▶ Problem statement:
Reproduce every line of the material below verbatim, with no changes.

Dataset rows
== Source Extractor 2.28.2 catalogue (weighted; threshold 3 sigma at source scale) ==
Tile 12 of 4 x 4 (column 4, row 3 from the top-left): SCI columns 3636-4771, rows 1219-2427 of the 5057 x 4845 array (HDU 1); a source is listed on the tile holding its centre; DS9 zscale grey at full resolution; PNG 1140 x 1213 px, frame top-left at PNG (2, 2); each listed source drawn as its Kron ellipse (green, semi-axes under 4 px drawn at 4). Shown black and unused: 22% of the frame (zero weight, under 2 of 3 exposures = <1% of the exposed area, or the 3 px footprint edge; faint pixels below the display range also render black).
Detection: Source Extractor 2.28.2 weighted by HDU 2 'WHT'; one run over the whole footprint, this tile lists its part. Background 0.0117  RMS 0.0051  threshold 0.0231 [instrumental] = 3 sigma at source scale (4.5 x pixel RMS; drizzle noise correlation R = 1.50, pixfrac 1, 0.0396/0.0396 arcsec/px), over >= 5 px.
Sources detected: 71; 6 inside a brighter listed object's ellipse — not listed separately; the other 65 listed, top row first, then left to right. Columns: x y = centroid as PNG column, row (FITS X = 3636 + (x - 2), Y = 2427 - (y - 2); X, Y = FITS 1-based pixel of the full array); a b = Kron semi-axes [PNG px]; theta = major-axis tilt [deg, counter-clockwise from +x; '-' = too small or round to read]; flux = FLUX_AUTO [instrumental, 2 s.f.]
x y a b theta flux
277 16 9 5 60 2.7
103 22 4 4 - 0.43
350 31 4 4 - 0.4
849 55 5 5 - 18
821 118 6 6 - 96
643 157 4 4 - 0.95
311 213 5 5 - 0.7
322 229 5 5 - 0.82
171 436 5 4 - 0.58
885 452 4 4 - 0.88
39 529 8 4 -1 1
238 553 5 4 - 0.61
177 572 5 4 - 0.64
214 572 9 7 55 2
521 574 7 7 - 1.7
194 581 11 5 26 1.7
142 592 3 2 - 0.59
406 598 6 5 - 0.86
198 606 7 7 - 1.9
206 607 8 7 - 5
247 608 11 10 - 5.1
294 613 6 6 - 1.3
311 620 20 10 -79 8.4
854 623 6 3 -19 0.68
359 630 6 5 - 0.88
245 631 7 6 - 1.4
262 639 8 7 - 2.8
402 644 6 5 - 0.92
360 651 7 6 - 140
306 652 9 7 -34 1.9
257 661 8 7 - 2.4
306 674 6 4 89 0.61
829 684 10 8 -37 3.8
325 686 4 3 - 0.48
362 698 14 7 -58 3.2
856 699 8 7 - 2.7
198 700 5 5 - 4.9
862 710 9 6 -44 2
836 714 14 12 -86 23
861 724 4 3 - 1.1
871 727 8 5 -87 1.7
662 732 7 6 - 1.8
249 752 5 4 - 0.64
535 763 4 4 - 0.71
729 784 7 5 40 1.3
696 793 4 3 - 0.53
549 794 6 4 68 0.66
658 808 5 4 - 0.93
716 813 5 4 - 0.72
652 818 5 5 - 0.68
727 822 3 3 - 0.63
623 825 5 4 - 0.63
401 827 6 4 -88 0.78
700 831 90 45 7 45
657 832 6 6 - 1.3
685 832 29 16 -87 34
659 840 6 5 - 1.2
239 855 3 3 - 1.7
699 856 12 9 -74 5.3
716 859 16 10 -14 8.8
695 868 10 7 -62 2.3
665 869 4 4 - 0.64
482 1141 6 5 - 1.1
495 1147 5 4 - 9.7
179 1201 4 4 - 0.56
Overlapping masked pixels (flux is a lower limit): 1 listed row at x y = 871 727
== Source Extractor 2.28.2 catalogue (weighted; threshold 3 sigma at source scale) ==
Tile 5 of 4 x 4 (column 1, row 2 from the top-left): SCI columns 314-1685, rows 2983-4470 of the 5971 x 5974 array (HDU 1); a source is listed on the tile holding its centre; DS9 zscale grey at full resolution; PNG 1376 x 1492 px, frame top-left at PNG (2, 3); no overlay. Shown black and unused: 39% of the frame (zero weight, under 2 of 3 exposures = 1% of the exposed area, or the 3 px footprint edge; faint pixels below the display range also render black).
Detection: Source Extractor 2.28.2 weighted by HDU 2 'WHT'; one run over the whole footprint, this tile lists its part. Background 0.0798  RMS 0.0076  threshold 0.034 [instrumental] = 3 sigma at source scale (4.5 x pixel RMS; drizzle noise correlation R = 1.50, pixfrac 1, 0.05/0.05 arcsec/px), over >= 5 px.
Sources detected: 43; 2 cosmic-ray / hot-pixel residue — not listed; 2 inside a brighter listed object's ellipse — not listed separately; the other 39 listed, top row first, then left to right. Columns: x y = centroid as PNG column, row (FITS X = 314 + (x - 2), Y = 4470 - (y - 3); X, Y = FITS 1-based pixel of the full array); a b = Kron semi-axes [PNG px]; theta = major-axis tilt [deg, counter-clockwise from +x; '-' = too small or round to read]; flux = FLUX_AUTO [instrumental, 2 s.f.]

▶ Written reply:
== Source Extractor 2.28.2 catalogue (weighted; threshold 3 sigma at source scale) ==
Tile 12 of 4 x 4 (column 4, row 3 from the top-left): SCI columns 3636-4771, rows 1219-2427 of the 5057 x 4845 array (HDU 1); a source is listed on the tile holding its centre; DS9 zscale grey at full resolution; PNG 1140 x 1213 px, frame top-left at PNG (2, 2); each listed source drawn as its Kron ellipse (green, semi-axes under 4 px drawn at 4). Shown black and unused: 22% of the frame (zero weight, under 2 of 3 exposures = <1% of the exposed area, or the 3 px footprint edge; faint pixels below the display range also render black).
Detection: Source Extractor 2.28.2 weighted by HDU 2 'WHT'; one run over the whole footprint, this tile lists its part. Background 0.0117  RMS 0.0051  threshold 0.0231 [instrumental] = 3 sigma at source scale (4.5 x pixel RMS; drizzle noise correlation R = 1.50, pixfrac 1, 0.0396/0.0396 arcsec/px), over >= 5 px.
Sources detected: 71; 6 inside a brighter listed object's ellipse — not listed separately; the other 65 listed, top row first, then left to right. Columns: x y = centroid as PNG column, row (FITS X = 3636 + (x - 2), Y = 2427 - (y - 2); X, Y = FITS 1-based pixel of the full array); a b = Kron semi-axes [PNG px]; theta = major-axis tilt [deg, counter-clockwise from +x; '-' = too small or round to read]; flux = FLUX_AUTO [instrumental, 2 s.f.]
x y a b theta flux
277 16 9 5 60 2.7
103 22 4 4 - 0.43
350 31 4 4 - 0.4
849 55 5 5 - 18
821 118 6 6 - 96
643 157 4 4 - 0.95
311 213 5 5 - 0.7
322 229 5 5 - 0.82
171 436 5 4 - 0.58
885 452 4 4 - 0.88
39 529 8 4 -1 1
238 553 5 4 - 0.61
177 572 5 4 - 0.64
214 572 9 7 55 2
521 574 7 7 - 1.7
194 581 11 5 26 1.7
142 592 3 2 - 0.59
406 598 6 5 - 0.86
198 606 7 7 - 1.9
206 607 8 7 - 5
247 608 11 10 - 5.1
294 613 6 6 - 1.3
311 620 20 10 -79 8.4
854 623 6 3 -19 0.68
359 630 6 5 - 0.88
245 631 7 6 - 1.4
262 639 8 7 - 2.8
402 644 6 5 - 0.92
360 651 7 6 - 140
306 652 9 7 -34 1.9
257 661 8 7 - 2.4
306 674 6 4 89 0.61
829 684 10 8 -37 3.8
325 686 4 3 - 0.48
362 698 14 7 -58 3.2
856 699 8 7 - 2.7
198 700 5 5 - 4.9
862 710 9 6 -44 2
836 714 14 12 -86 23
861 724 4 3 - 1.1
871 727 8 5 -87 1.7
662 732 7 6 - 1.8
249 752 5 4 - 0.64
535 763 4 4 - 0.71
729 784 7 5 40 1.3
696 793 4 3 - 0.53
549 794 6 4 68 0.66
658 808 5 4 - 0.93
716 813 5 4 - 0.72
652 818 5 5 - 0.68
727 822 3 3 - 0.63
623 825 5 4 - 0.63
401 827 6 4 -88 0.78
700 831 90 45 7 45
657 832 6 6 - 1.3
685 832 29 16 -87 34
659 840 6 5 - 1.2
239 855 3 3 - 1.7
699 856 12 9 -74 5.3
716 859 16 10 -14 8.8
695 868 10 7 -62 2.3
665 869 4 4 - 0.64
482 1141 6 5 - 1.1
495 1147 5 4 - 9.7
179 1201 4 4 - 0.56
Overlapping masked pixels (flux is a lower limit): 1 listed row at x y = 871 727
== Source Extractor 2.28.2 catalogue (weighted; threshold 3 sigma at source scale) ==
Tile 5 of 4 x 4 (column 1, row 2 from the top-left): SCI columns 314-1685, rows 2983-4470 of the 5971 x 5974 array (HDU 1); a source is listed on the tile holding its centre; DS9 zscale grey at full resolution; PNG 1376 x 1492 px, frame top-left at PNG (2, 3); no overlay. Shown black and unused: 39% of the frame (zero weight, under 2 of 3 exposures = 1% of the exposed area, or the 3 px footprint edge; faint pixels below the display range also render black).
Detection: Source Extractor 2.28.2 weighted by HDU 2 'WHT'; one run over the whole footprint, this tile lists its part. Background 0.0798  RMS 0.0076  threshold 0.034 [instrumental] = 3 sigma at source scale (4.5 x pixel RMS; drizzle noise correlation R = 1.50, pixfrac 1, 0.05/0.05 arcsec/px), over >= 5 px.
Sources detected: 43; 2 cosmic-ray / hot-pixel residue — not listed; 2 inside a brighter listed object's ellipse — not listed separately; the other 39 listed, top row first, then left to right. Columns: x y = centroid as PNG column, row (FITS X = 314 + (x - 2), Y = 4470 - (y - 3); X, Y = FITS 1-based pixel of the full array); a b = Kron semi-axes [PNG px]; theta = major-axis tilt [deg, counter-clockwise from +x; '-' = too small or round to read]; flux = FLUX_AUTO [instrumental, 2 s.f.]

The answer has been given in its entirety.